Watching Aleksey Scherbak's extraordinarily powerful Remembrance Day, I kept thinking how deeply both Mikhail Bulgakov and Sean O'Casey would have appreciated its human and artistic qualities. Scherbak, like them, has the gift of showing how appalling tragedy and hapless comedy restively malinger in a perpetual, untidy coexistence, especially in societies that are corrosively divided.

The play's simple, eloquent staging further intensifies the mixed moods of black humour, desolate pathos and dark foreboding in Michael Longhurst's splendidly acted production. The play is set in a block of flats in the Latvian capital of Riga. Living cheek by jowl, though not on speaking terms, in stark apartments are figures who betoken the bitter legacy of the country's contentious past. In the sharply paradoxical stage picture created here, it's as though their separate living quarters have been superimposed on each other so that implacable foes and pained moderates drift around the one communal space, unwittingly sitting side by side at a kitchen table, and promiscuously arriving and departing through the same row of front doors on Tom Scutt's uncluttered, vivid design.

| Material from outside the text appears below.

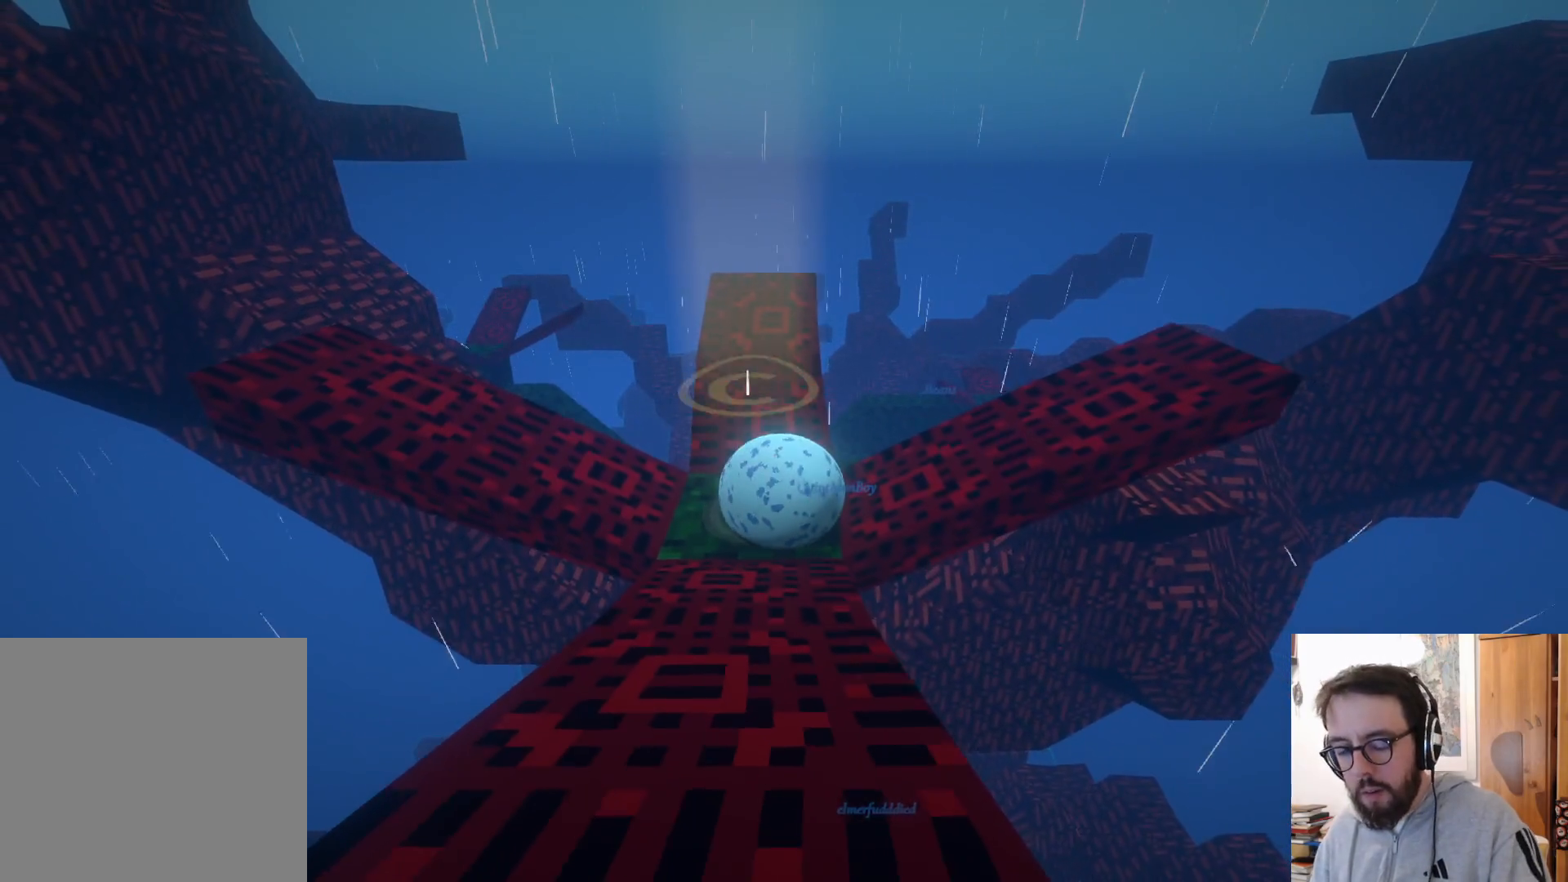
{"dt_ms": 500, "buttons": [], "left_stick": "center", "right_stick": "center", "events": []}
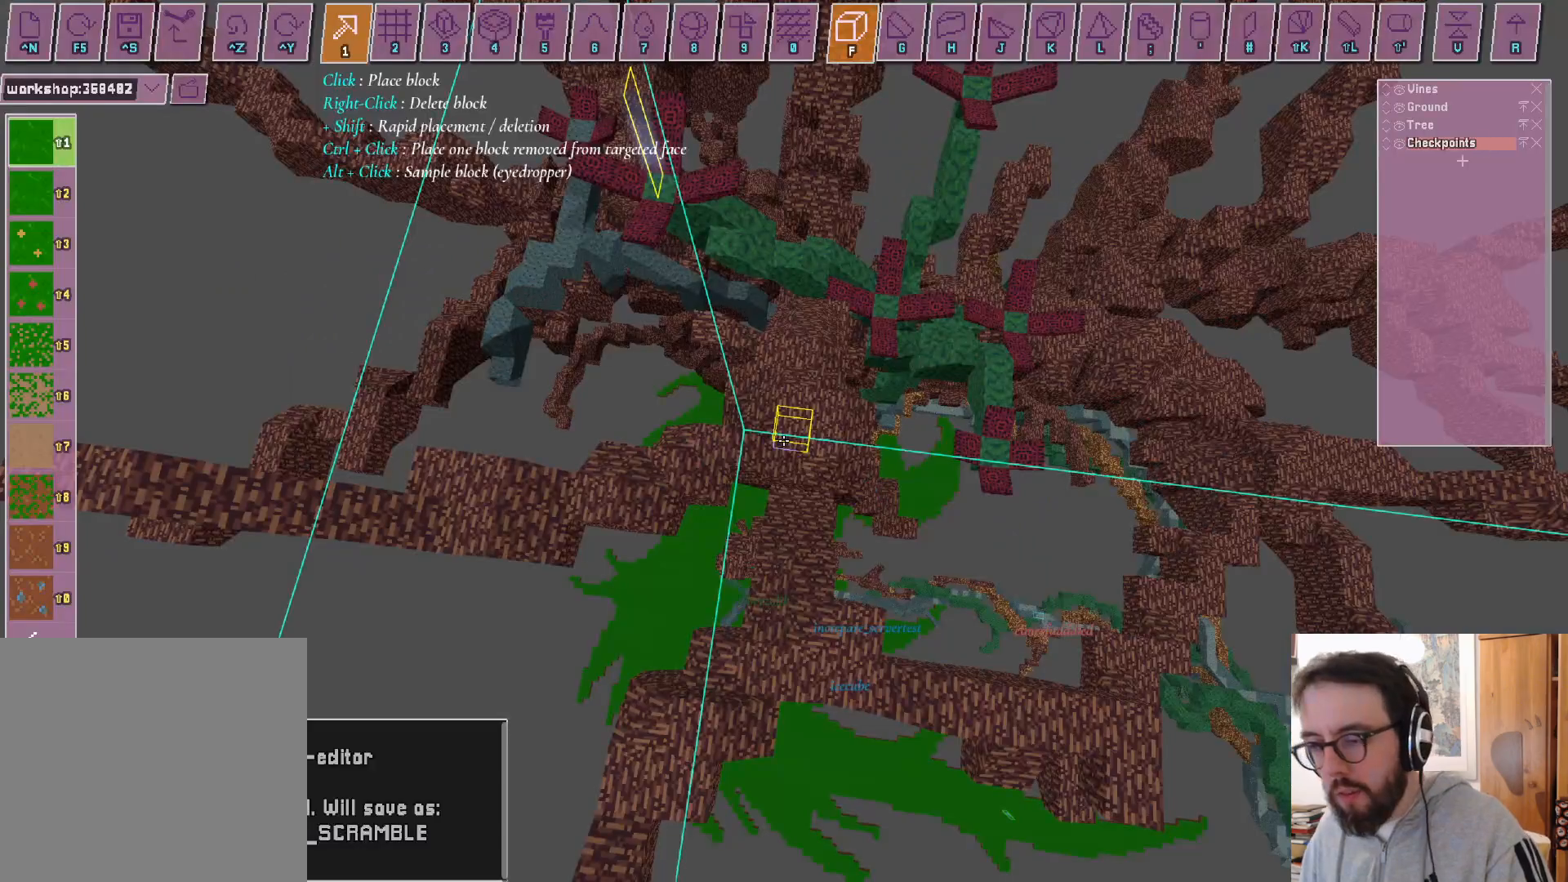
{"dt_ms": 500, "buttons": [], "left_stick": "center", "right_stick": "center", "events": []}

The dramatic events are triggered by Latvian Legion Day, the annual procession through Riga of Nazi Waffen SS veterans and other native Latvians in commemoration of those who fought against the Soviets even if that meant getting into bed with Hitler. Preparing to join in her first anti-fascist demo is young Anya, whose unnerving zeal and the emotional hurt and confusion that underpin it are brilliantly communicated by Ruby Bentall. Her parents are ethnic Russian and, while accompanying her to keep her out of trouble, the girl's father, Sasha (a movingly troubled Michael Nardone), gives an impromptu interview to a pro-Russian television channel and makes a plea for toleration, arguing that it is time "to end this uproar over these old men". He's falsely branded a Nazi sympathiser and it's not long before swastikas are painted on their doors, his wife sacked, his daughter murderously alienated from him, and his apolitical son embroiled in street violence.

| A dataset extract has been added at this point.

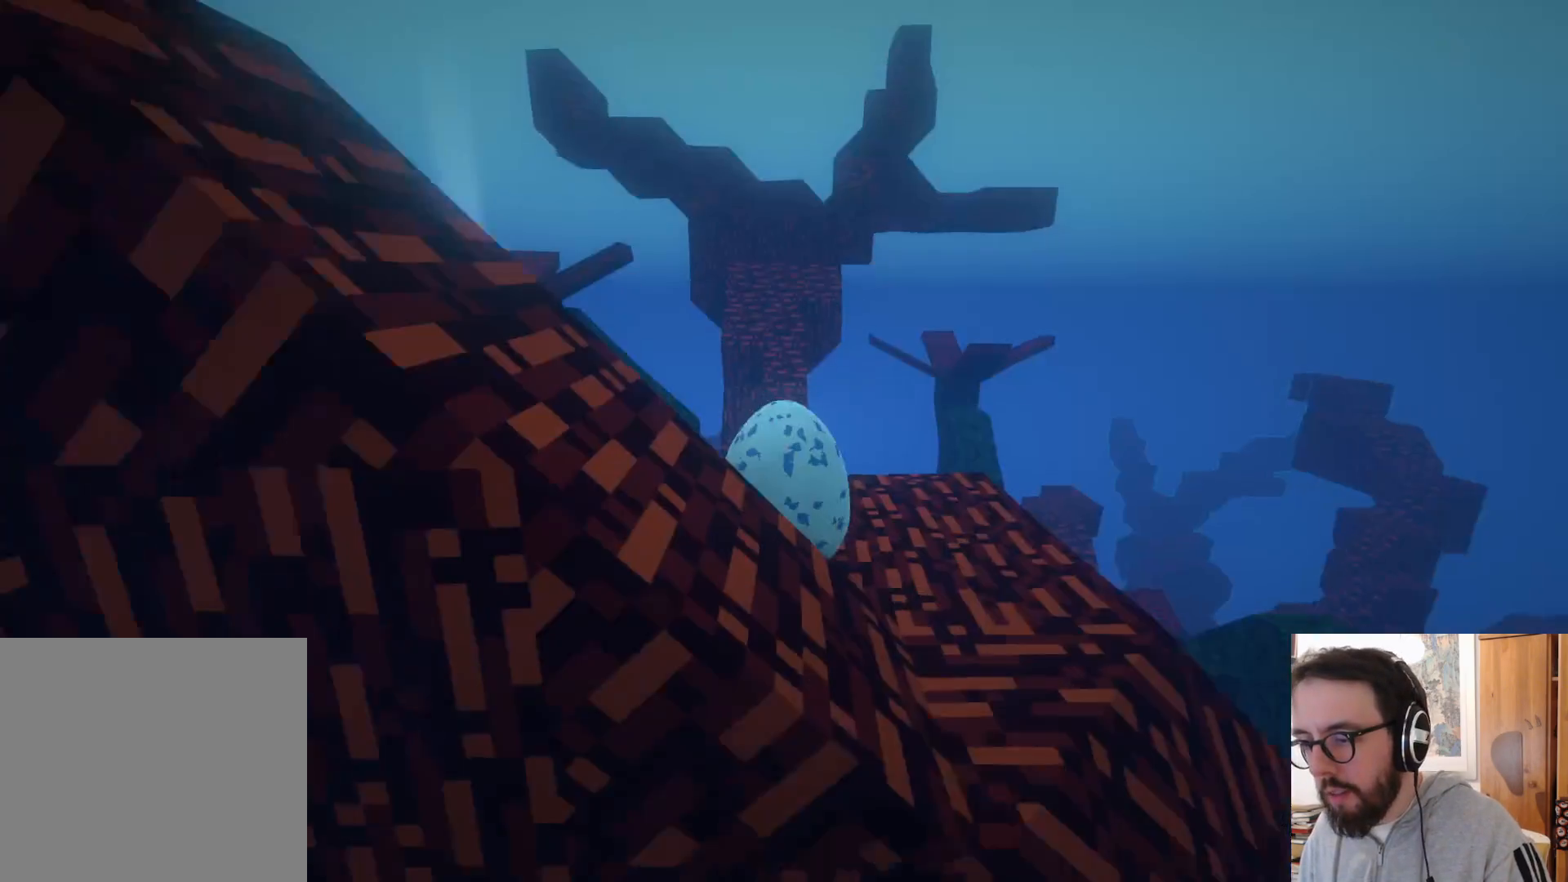
{"dt_ms": 1000, "buttons": [], "left_stick": "down-right", "right_stick": "center"}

Written under the auspices of the Royal Court's remarkable international department and robustly translated by Rory Mullarkey, Remembrance Day superbly complicates your sense of the intractability of the situation. There's a gloriously tragicomic and O'Casey-esque double-act between an unrepentant nationalist veteran (Sam Kelly) and his more sensitive sidekick (Ewan Hooper) who points out that he has fought in four armies in the course of his life. It's typical of the play's wrong-footing myriad-mindedness that just when you tensely think it's an assassin's knock at Sasha's door, it turns out to be the Kelly character paying a reluctant call to thank him for medical help. The play is, by turns, heartbreaking, beadily satiric and humorous.

Can we let go of old animosities without betraying the victims of past injustice? I don't think the play straightforwardly endorses Sasha's brooding tolerance. Certainly, it shows us how some unlovely young activists in Latvia keep the rifts open as a cynical career move. Unreservedly recommended.